- **MISE EN PRATIQUE**
- a) Recopiez fidèlement un passage du texte fourni, en commençant aux mots "Rencontre émouvante entre" et en vous arrêtant après "rang des protestataires.".
- b) De quel ministère la personne qui s'exprime dans le texte fourni avait-elle la charge au sein du Cabinet Clemenceau ?
- c) D'après le texte fourni, pourquoi la rencontre de Bordeaux du 1er mars 1918 est-elle qualifiée d'« émouvante entre toutes » ?

Je me rappelais notamment à cet instant mon voyage à Bordeaux le 1er mars 1918. Ministre du Blocus dans le Cabinet Clemenceau, j’avais été délégué par le gouvernement pour présider la cérémonie anniversaire de celle du 1er mars 1871 où des membres de l’Assemblée avaient élevé une protestation solennelle contre le rapt de l’Alsace-Lorraine. « Livrés, au mépris de toute justice et par un odieux abus de la force, à la domination de l’étranger, nous avons un dernier devoir à remplir. Nous déclarons encore une fois nul et non avenu un pacte qui dispose de nous sans notre consentement… Nous attendrons, avec une confiance entière dans l’avenir, que la France régénérée reprenne le cours de sa grande destinée. »

Rencontre émouvante entre toutes. Clemenceau, chef du gouvernement à cette date du 1er mars 1918, était présent à Bordeaux le 1er mars 1871 au premier rang des protestataires.

- **DONNÉES CI-DESSOUS**
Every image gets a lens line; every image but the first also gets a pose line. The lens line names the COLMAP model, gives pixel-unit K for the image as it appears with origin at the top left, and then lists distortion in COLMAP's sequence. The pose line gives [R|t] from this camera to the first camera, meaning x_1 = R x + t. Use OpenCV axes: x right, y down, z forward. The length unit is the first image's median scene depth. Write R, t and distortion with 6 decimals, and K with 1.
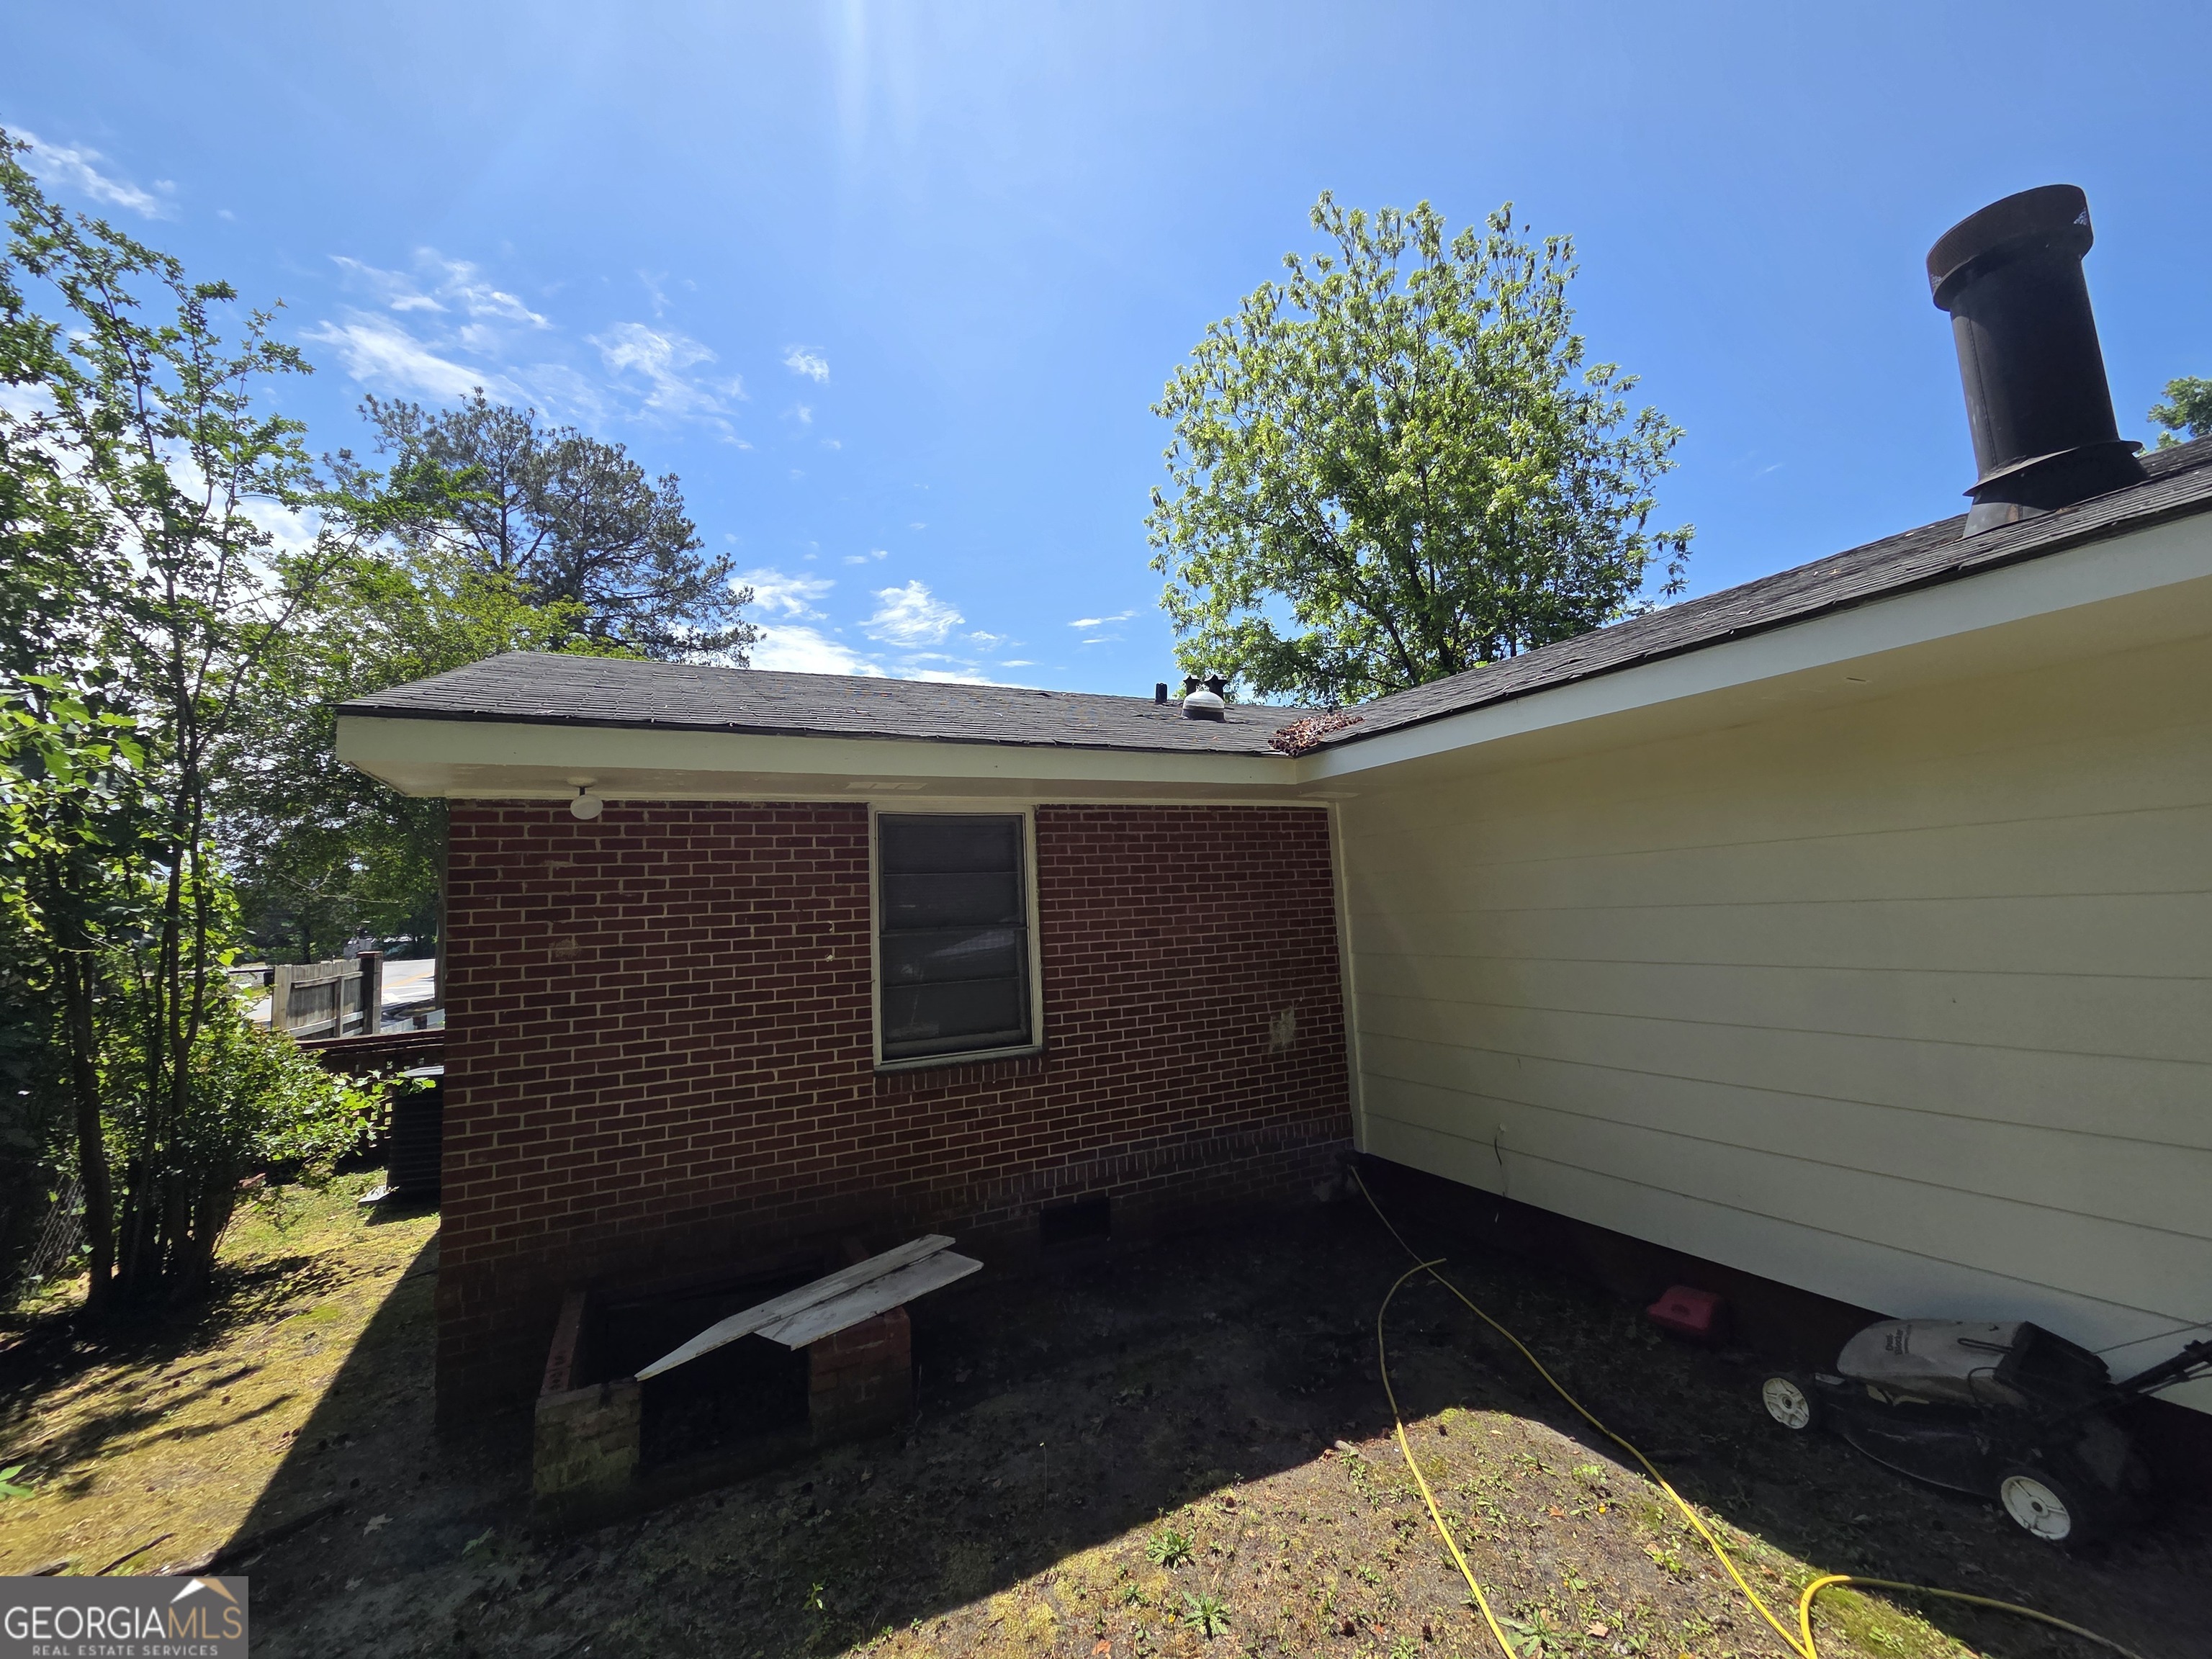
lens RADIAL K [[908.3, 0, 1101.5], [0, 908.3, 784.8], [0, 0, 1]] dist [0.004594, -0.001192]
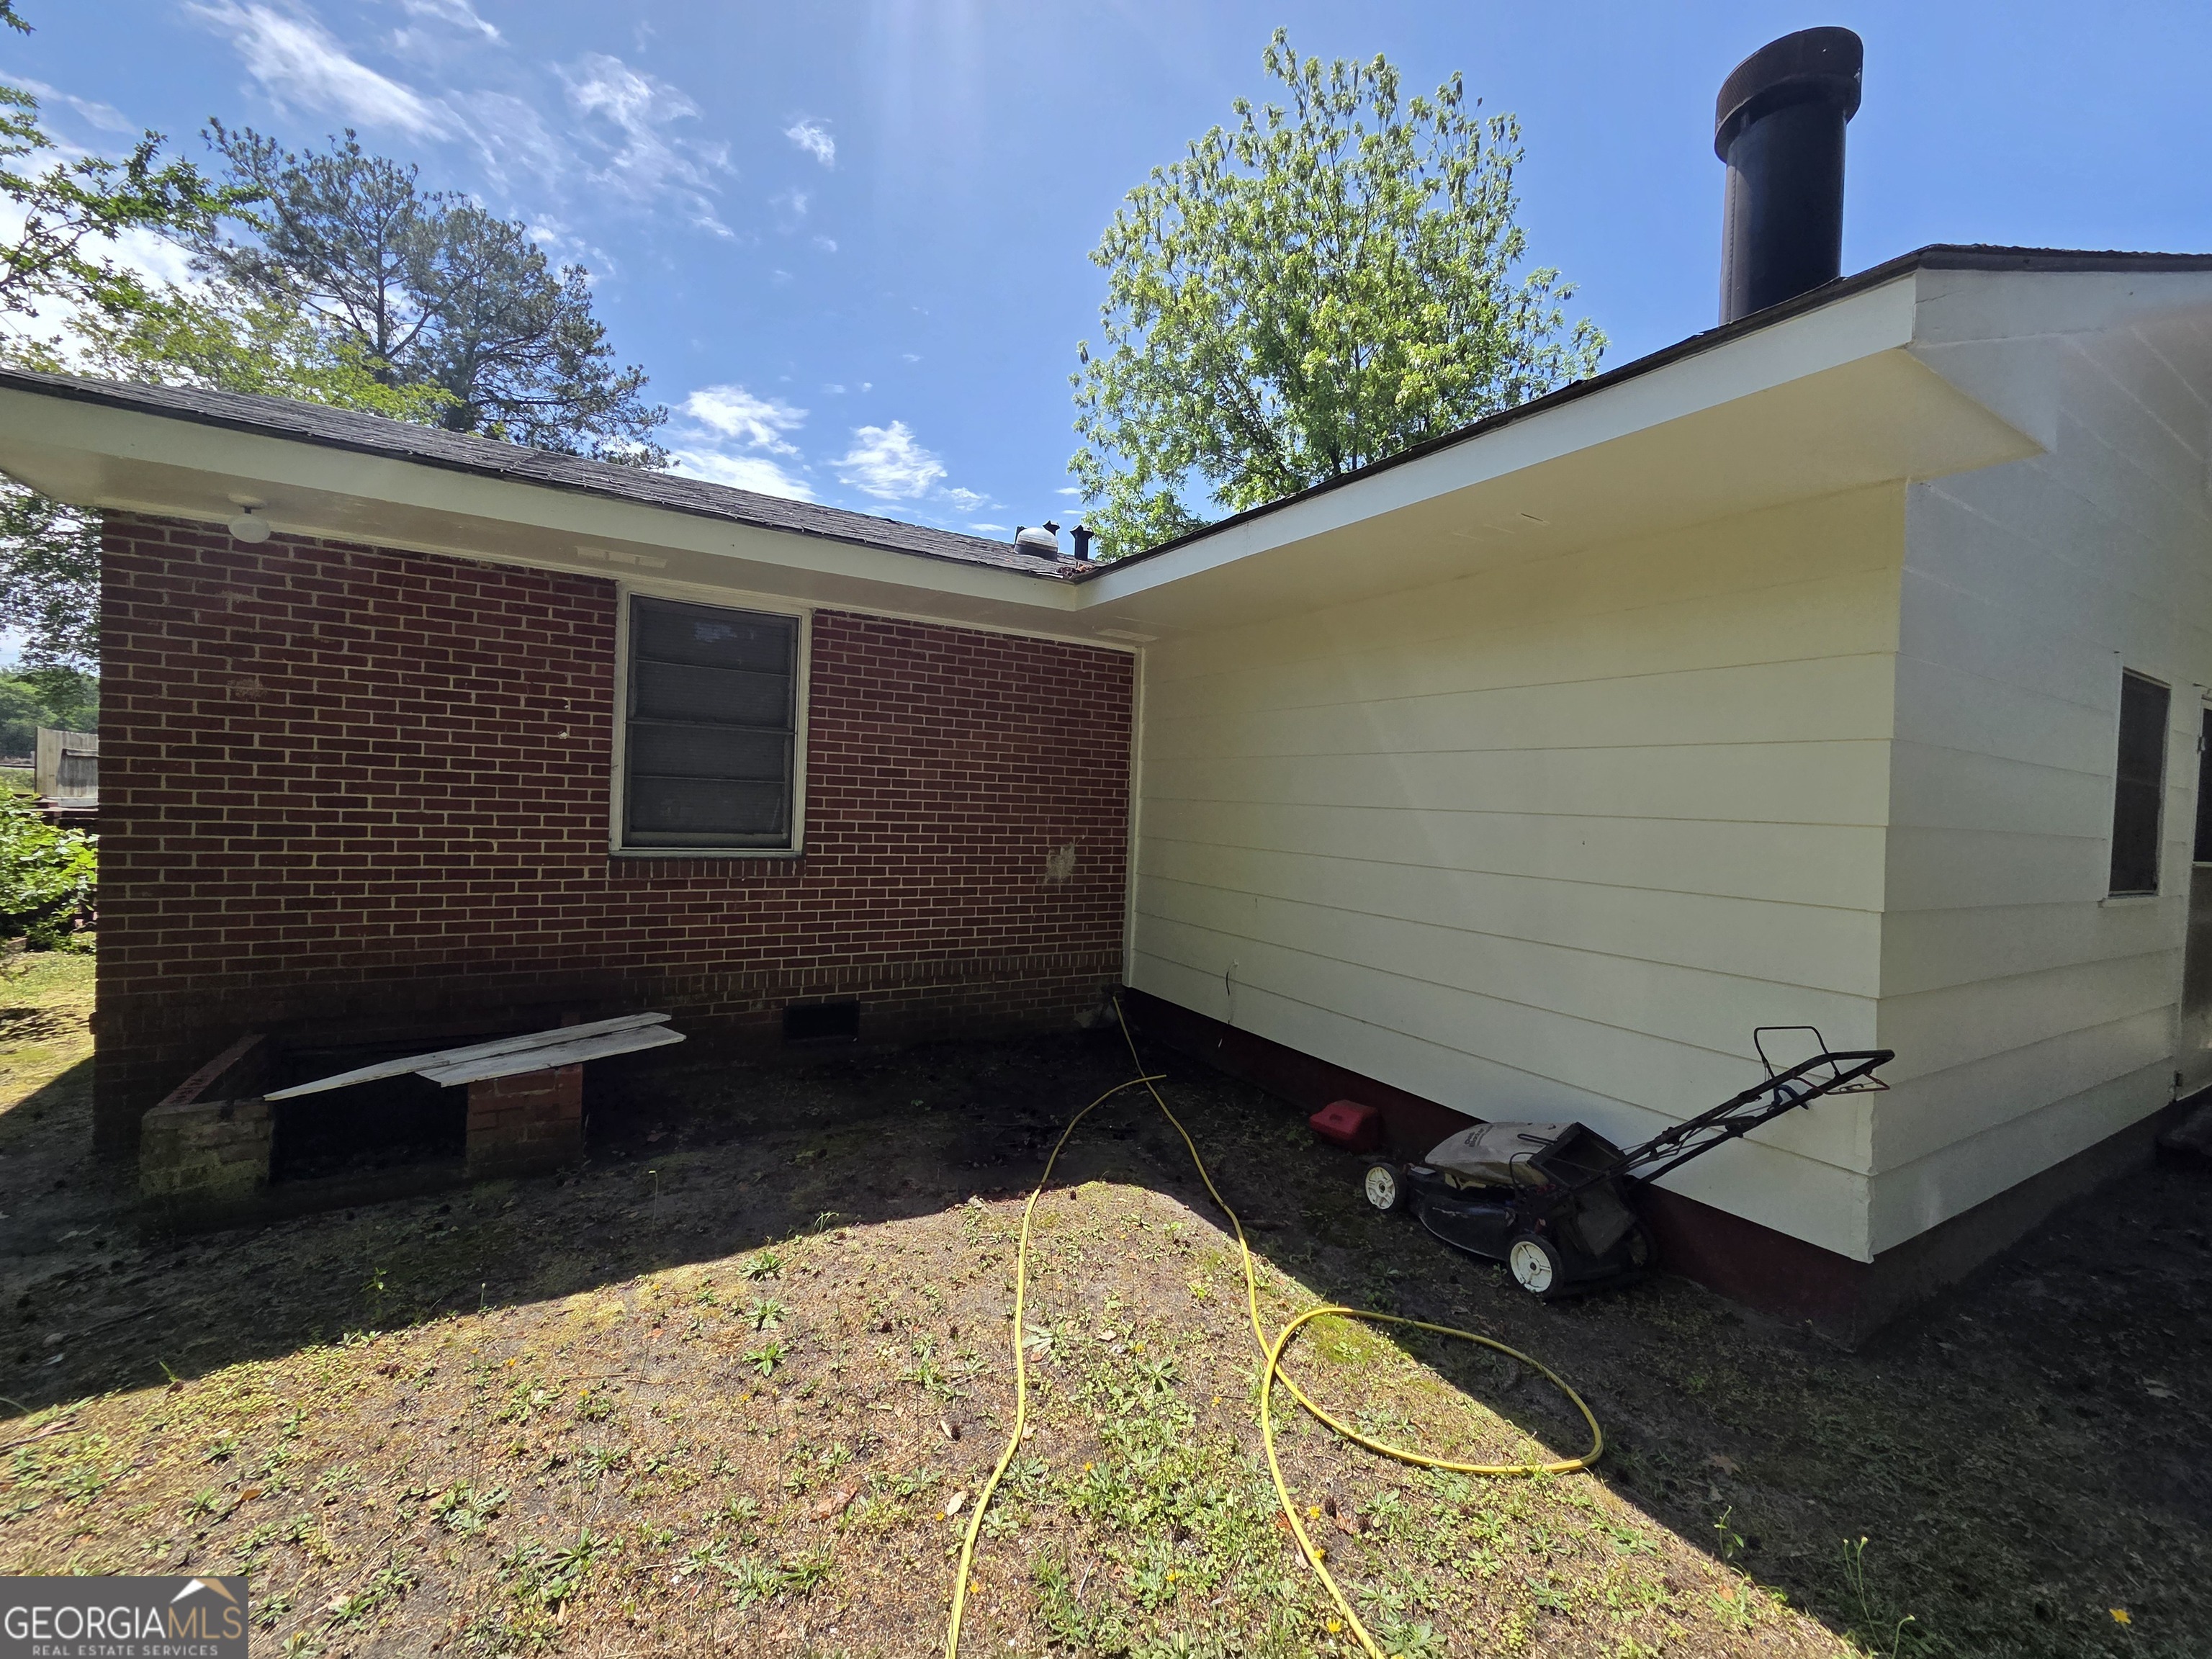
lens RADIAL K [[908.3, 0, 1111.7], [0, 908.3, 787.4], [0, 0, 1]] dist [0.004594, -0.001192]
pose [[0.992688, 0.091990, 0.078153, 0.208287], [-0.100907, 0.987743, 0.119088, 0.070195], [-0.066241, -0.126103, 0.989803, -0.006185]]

- **RÉSULTATS OBTENUS**
- a)
Rencontre émouvante entre toutes. Clemenceau, chef du gouvernement à cette date du 1er mars 1918, était présent à Bordeaux le 1er mars 1871 au premier rang des protestataires.

- b) Du ministère du Blocus.

- c) Clemenceau, chef du gouvernement à cette date, avait lui-même été présent à Bordeaux le 1er mars 1871. Il se trouvait alors au premier rang des protestataires contre le rapt de l'Alsace-Lorraine.